PROMPT = For this exercise, write out the whole listing below exactly, omitting its images.

DATA SHOWN =

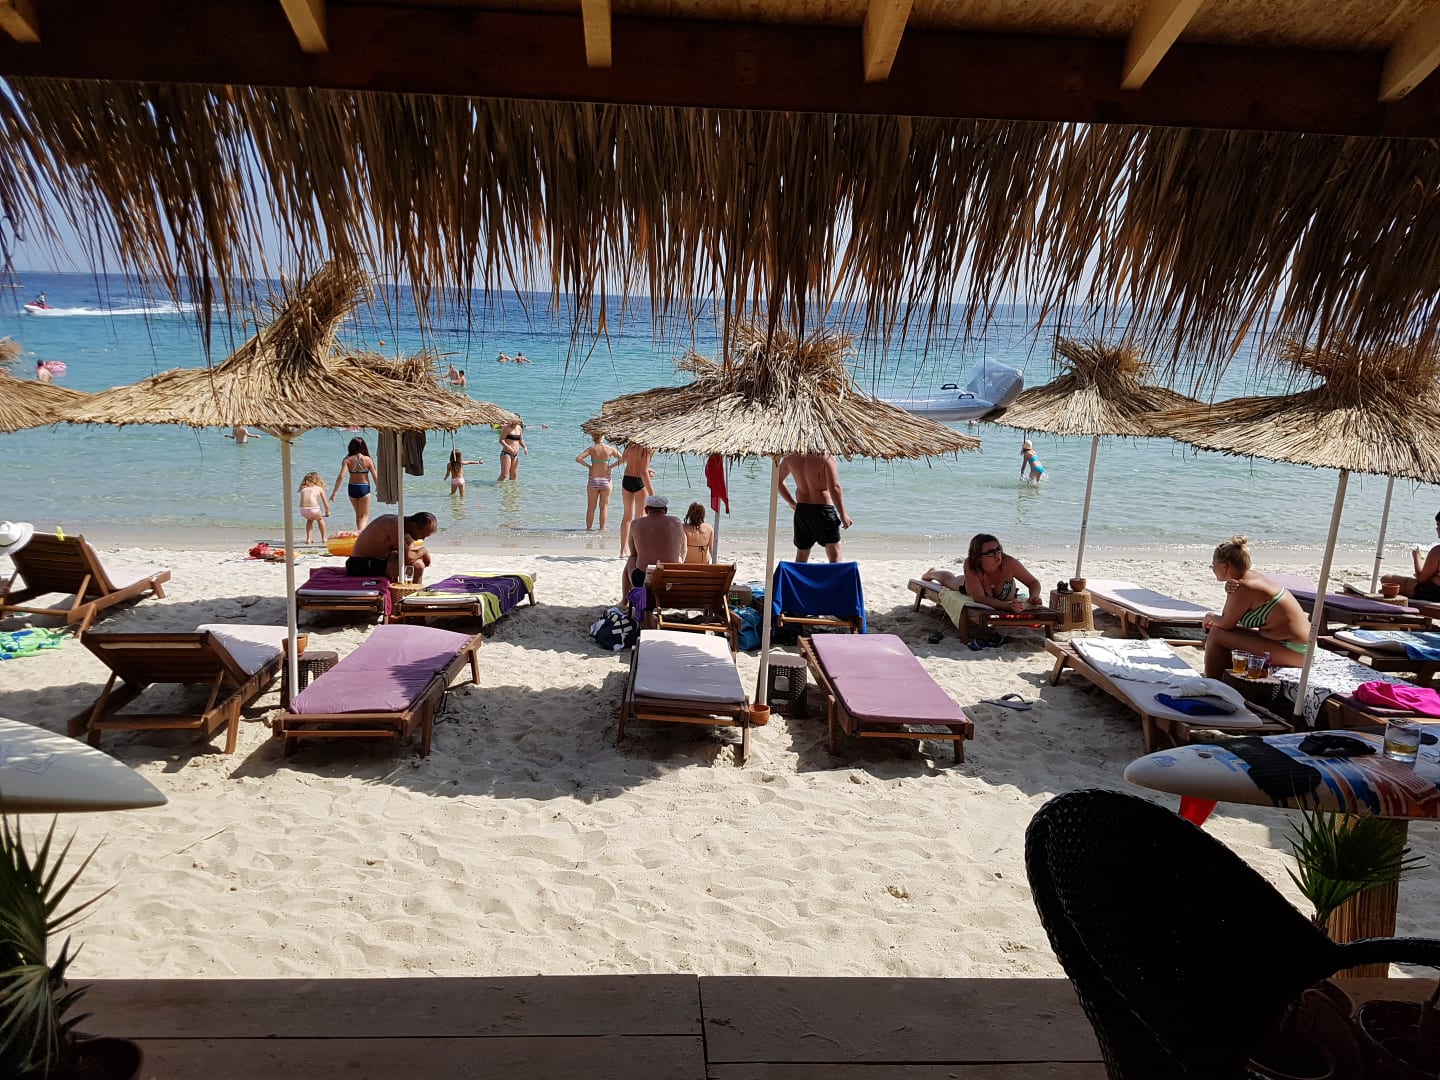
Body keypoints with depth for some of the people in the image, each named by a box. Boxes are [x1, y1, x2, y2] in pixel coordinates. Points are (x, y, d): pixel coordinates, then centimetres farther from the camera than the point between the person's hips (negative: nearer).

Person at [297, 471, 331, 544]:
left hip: (303, 509, 2)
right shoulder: (320, 489, 15)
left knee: (310, 519, 35)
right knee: (320, 519, 31)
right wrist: (327, 512, 35)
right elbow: (326, 503, 16)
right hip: (314, 509, -2)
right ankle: (323, 538, 37)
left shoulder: (303, 489, 22)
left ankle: (308, 539, 29)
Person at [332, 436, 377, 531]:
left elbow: (341, 476, -15)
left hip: (352, 488, 2)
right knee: (365, 515, 5)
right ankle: (361, 530, -20)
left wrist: (335, 492, -12)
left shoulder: (348, 460, -4)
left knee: (358, 514, 22)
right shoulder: (367, 459, -7)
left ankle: (360, 532, 29)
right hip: (364, 488, -2)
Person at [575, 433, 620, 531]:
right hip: (606, 481, 0)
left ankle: (589, 528, 15)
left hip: (593, 481, 0)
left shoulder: (592, 449, -6)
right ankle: (602, 529, 8)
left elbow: (578, 458, -15)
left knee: (591, 507, 10)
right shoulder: (610, 449, -4)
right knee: (604, 507, 9)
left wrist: (589, 466, -5)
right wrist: (611, 466, -2)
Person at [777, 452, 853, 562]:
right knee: (835, 556, -1)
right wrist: (843, 515, -11)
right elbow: (834, 488, -18)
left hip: (801, 509, 6)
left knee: (801, 557, 16)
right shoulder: (826, 456, -14)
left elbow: (778, 480, 18)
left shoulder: (791, 456, 4)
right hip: (822, 509, -6)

ANSWER TO THIS PROBLEM =
Body keypoints with depth for some of the people in the image, each named by a box. Boxes are [x1, y1, x2, y2] in pixel coordinates. Points are (x, y, d): pixel coordinates, then centimetres farther from the camera than the point between the person's hips (negative: nearer).

Person at [297, 471, 331, 544]:
left hip: (303, 509, 2)
right shoulder: (320, 489, 15)
left knee: (310, 519, 35)
right knee: (320, 519, 31)
right wrist: (327, 512, 35)
right elbow: (326, 503, 16)
right hip: (314, 509, -2)
right ankle: (323, 538, 37)
left shoulder: (303, 489, 22)
left ankle: (308, 539, 29)
Person at [332, 436, 377, 531]:
left elbow: (341, 476, -15)
left hip: (352, 488, 2)
right knee: (365, 515, 5)
right ankle: (361, 530, -20)
left wrist: (335, 492, -12)
left shoulder: (348, 460, -4)
left knee: (358, 514, 22)
right shoulder: (367, 459, -7)
left ankle: (360, 532, 29)
right hip: (364, 488, -2)
Person at [575, 433, 620, 531]:
right hip: (606, 481, 0)
left ankle: (589, 528, 15)
left hip: (593, 481, 0)
left shoulder: (592, 449, -6)
right ankle: (602, 529, 8)
left elbow: (578, 458, -15)
left knee: (591, 507, 10)
right shoulder: (610, 449, -4)
right knee: (604, 507, 9)
left wrist: (589, 466, -5)
right wrist: (611, 466, -2)
Person at [777, 452, 853, 562]:
right knee: (835, 556, -1)
right wrist: (843, 515, -11)
right elbow: (834, 488, -18)
left hip: (801, 509, 6)
left knee: (801, 557, 16)
right shoulder: (826, 456, -14)
left elbow: (778, 480, 18)
left shoulder: (791, 456, 4)
right hip: (822, 509, -6)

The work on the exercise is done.